На этом похоронах эта сенсорная картина – эта вера – была верой в любовь, любовь к Богу. Нам было приятно приветствовать смерть нашего друга, чувствуя любовь к ней; ощущая любовь ко всем тем, кто ее знал; и, действуя по отношению ко всем остальным, как если бы эта любовь была более реальной и мощной, чем любая потеря. Для тех, кто «верит», это так. Боль не исчезает. Это просто проявляется как наша собственная любовь к жизни, которая намного превосходит наше понимание.

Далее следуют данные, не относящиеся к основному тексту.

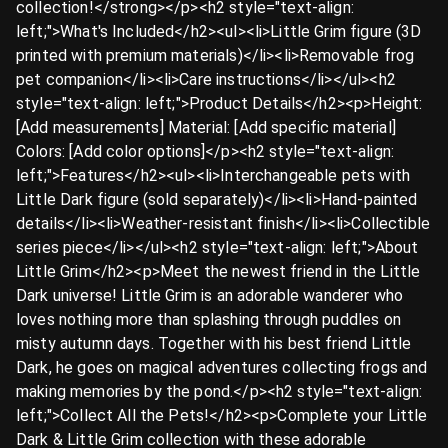
collection!</strong></p><h2 style="text-align:
left;">What's Included</h2><ul><li>Little Grim figure (3D
printed with premium materials)</li><li>Removable frog
pet companion</li><li>Care instructions</li></ul><h2
style="text-align: left;">Product Details</h2><p>Height:
[Add measurements] Material: [Add specific material]
Colors: [Add color options]</p><h2 style="text-align:
left;">Features</h2><ul><li>Interchangeable pets with
Little Dark figure (sold separately)</li><li>Hand-painted
details</li><li>Weather-resistant finish</li><li>Collectible
series piece</li></ul><h2 style="text-align: left;">About
Little Grim</h2><p>Meet the newest friend in the Little
Dark universe! Little Grim is an adorable wanderer who
loves nothing more than splashing through puddles on
misty autumn days. Together with his best friend Little
Dark, he goes on magical adventures collecting frogs and
making memories by the pond.</p><h2 style="text-align:
left;">Collect All the Pets!</h2><p>Complete your Little
Dark & Little Grim collection with these adorable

Такие убеждения не работают, потому что они верны. Они становятся истинными, потому что они работают. И они работают так, как танцуют: на практике. Движения, которые служба предлагала нам делать снова и снова, были движениями, которые возвращали наши сердца и умы к нашим собственным чувствам и воспоминаниям о любви. Мы практиковали эти движения, чтобы мы могли лучше оставить их самостоятельно.

Несмотря на то, что в еврейской Библии есть достаточные танцы на похоронах, на этих похоронах не было таинственного танца. Движения, которые мы сделали, казались антитезой танцев. Мы молча вошли в здание. Сб спокойно. Стоял, когда семья вошла в комнату. Сидел. Слушали. Поклонился. Прослушал еще кое-что. Стоял петь. Снова снова, и тихо подал.

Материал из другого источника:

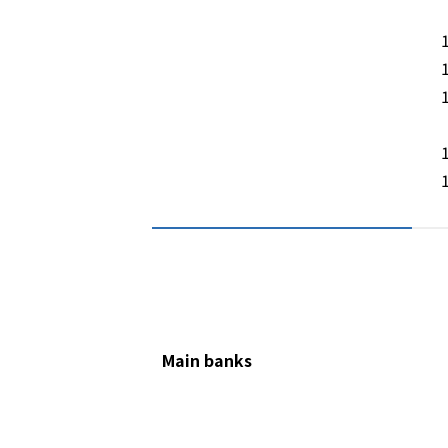
Main banks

Несмотря на это, эти движения были танцами. Сделав их, я делал движения, которые люди передо мной открывали и помнили за тысячи лет, потому что они были эффективны, помогая им ориентироваться в жизни, где люди постоянно, неустанно приветствуют и прощаются с великой красотой. Я делал движения, которые были предназначены для того, чтобы культивировать во мне чувственное осознание творческой силы, большей, чем я, и готовность сдаться ей.

Для некоторых из нас нужны другие движения слишком большие движения, движения всего тела, которые заставляют воздух проникать в наши легкие и заставляют наши сердца биться. Движения, которые растягивают больные пятна; и мобилизовать застрявшие пятна, чтобы мы возродили нашу привязанность к жизни и продолжали любить, продолжать жить. Продолжайте танцевать.

Ритм жизни продолжается. Люди не могут участвовать в нем, даже когда они умирают. То, что останавливает ритм, – это не смерть, а отчаяние – душевная боль настолько глубокая, что никакое движение невозможно или желательно. То, что удерживает ритм жизни, – это практики, которые обучают людей находить в глубинах гнева и горя и болеть их привязанность к жизни – жестокая, первозданная любовь, которая выходит за рамки времени / пространства отдельной жизни во всех направлениях.

Религия в лучшем случае – это танец, в котором продолжается движение жизни.

Кимер Л ЛаМоте, доктор философии, автор книги « Почему мы танцуем: философия телесного становления» (Columbia, 2015).